6 Results and Analysis

Table 2 explores and compares with other state-of-art results of image precision scores. We also evaluated the proposed model performance with Recall-Oriented Understudy for Gisting Evaluation Package [50] in Table 3 for automatic system summarization that generates multimodal summaries. Table 4 shows some of the output screens generated by the model. The model has also learned the topic’s multimodal features that guide them to a common multimodal space with a typical relationship between modalities to generate a meaningful summary. At the same time, it considerably reduces the loss during multimodal feature learning.

Table 2 Image precision score with state-of-art-results
Table 3 State of art results compared with our model
  • Rouge 1: Represented as R-1, It considers 1(single) word overlap in reference and system-generated summaries.
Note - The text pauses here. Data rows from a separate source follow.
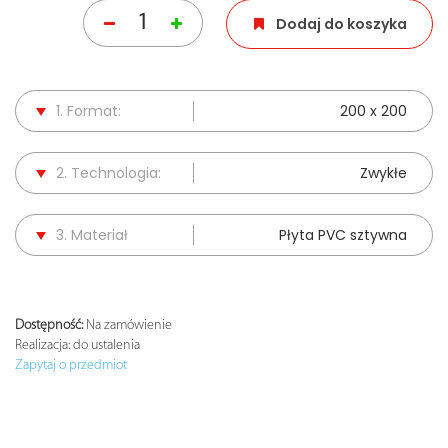
Dodaj do koszyka
1. Format:
200 x 200
2. Technologia:
Zwykłe
3. Materiał
Płyta PVC sztywna
Dostępność:
Na zamówienie
Realizacja:
do ustalenia
Zapytaj o przedmiot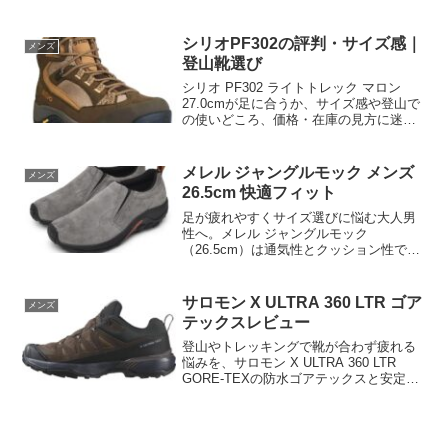
向けの一足です。靴選びの情報不足によ
る失敗を防ぐため、GORE-TEXの特徴、
用途別の選び方、購入前に確認したい価
シリオPF302の評判・サイズ感｜
メンズ
格・在庫を整理。自分の足と行動に合う
登山靴選び
か確認して選びましょう。
シリオ PF302 ライトトレック マロン
27.0cmが足に合うか、サイズ感や登山で
の使いどころ、価格・在庫の見方に迷う
方へ。足幅、厚手靴下、返品条件まで購
入前の確認点を整理。仕様を確認して自
分に合う登山靴を選び、最新価格をチェ
メレル ジャングルモック メンズ
メンズ
ックして納得の一足を購入しましょう。
26.5cm 快適フィット
足が疲れやすくサイズ選びに悩む大人男
性へ。メレル ジャングルモック
（26.5cm）は通気性とクッション性で原
因を解消し、快適な歩行を実現します。
仕様とフィット感を比較し、今すぐ最適
な一足を確認してください。
サロモン X ULTRA 360 LTR ゴア
メンズ
テックスレビュー
登山やトレッキングで靴が合わず疲れる
悩みを、サロモン X ULTRA 360 LTR
GORE-TEXの防水ゴアテックスと安定し
たソールで解決。メンズ向け機能性や選
び方を解説し、購入前の不安を解消しま
す。詳しくは商品ページで仕様と価格を
確認してください。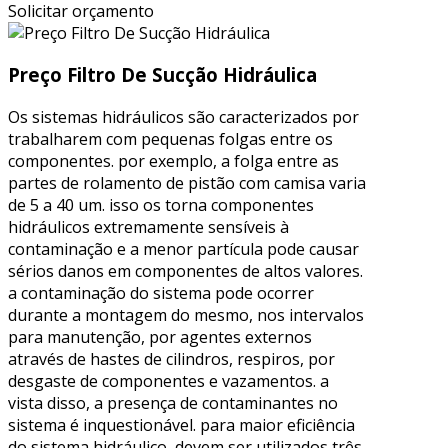
Solicitar orçamento
Preço Filtro De Sucção Hidráulica
Os sistemas hidráulicos são caracterizados por
trabalharem com pequenas folgas entre os
componentes. por exemplo, a folga entre as
partes de rolamento de pistão com camisa varia
de 5 a 40 um. isso os torna componentes
hidráulicos extremamente sensíveis à
contaminação e a menor partícula pode causar
sérios danos em componentes de altos valores.
a contaminação do sistema pode ocorrer
durante a montagem do mesmo, nos intervalos
para manutenção, por agentes externos
através de hastes de cilindros, respiros, por
desgaste de componentes e vazamentos. a
vista disso, a presença de contaminantes no
sistema é inquestionável. para maior eficiência
do sistema hidráulico, devem ser utilizados três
  • Rouge 2: Represented as R-2, It provides 2(bi) word overlap between reference and system-generated summaries.

  • Rouge L: Represented as R-L, It shows the longest common sequence in reference and system-generated summaries.

However, the model sometimes needed to learn semantical relationships because of the failure of the non-availability of related words with a related topic. As a result, it leads the model to generate ’NaN’ as a summary; when generating a multimodal summary further, we like to concentrate on this type of problem. Also, it helps solve this problem by increasing topic vocabulary in the future.
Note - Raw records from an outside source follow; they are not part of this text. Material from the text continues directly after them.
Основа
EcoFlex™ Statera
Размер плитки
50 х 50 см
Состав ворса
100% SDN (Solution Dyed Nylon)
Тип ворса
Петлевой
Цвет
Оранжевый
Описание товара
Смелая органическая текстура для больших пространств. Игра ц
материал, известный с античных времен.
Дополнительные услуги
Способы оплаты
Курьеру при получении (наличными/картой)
We also evaluated the image precision scores of the Model in Table 2. Also, it highlights how well the image has aligned with the multimodal summary and compares them with other state-of-art methods for retrieving images. The proposed method has improved its performance.
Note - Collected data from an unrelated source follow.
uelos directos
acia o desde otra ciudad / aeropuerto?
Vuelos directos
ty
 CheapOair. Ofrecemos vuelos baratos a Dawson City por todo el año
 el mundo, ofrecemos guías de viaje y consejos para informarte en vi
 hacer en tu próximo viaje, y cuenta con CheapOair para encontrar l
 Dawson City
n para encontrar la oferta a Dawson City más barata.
Table 4 Output of Topic-Guided Multimodal Summary With Multimodal Output

7 Conclusion and Future work

Multimodal problem considers two different inputs like text and image. An unsupervised technique called LDA is used extensively to identify topics from captions. Individual extraction of both modality features is possible.  Adding a topic to multimodal features in the HITT layer helps the model to guide multimodal features according to topics. The topic-guided multimodal summary generates better results when incorporating an intermediate fusion for semantic-related words. When the Topic is added as a solution to address the semantics and linguistic problems of multimodal summary, the model generates an efficient summary, but sometimes the model generates ’NaN’ values as this fails to learn topic-related words at the time of summary generation because of a lack of more topic words.  As this problem needs more concentration in future by increasing topic vocabulary.  Also, the model retrieves relevant images to the generated summary by proposing a caption-summary order space technique to the abstractive multimodal summary.

However, the problem can enhance by adding audio or video modalities to make a complex problem such as text, image and video or audio by extracting features from all modalities and merging them with topic modelling. Then, the related and identical features of the topic are extracted with the same context and form a cluster by proposing a new technique that helps address the linguistics and semantics of multimodal summary and guides the multimodal features to generate a meaningful summary.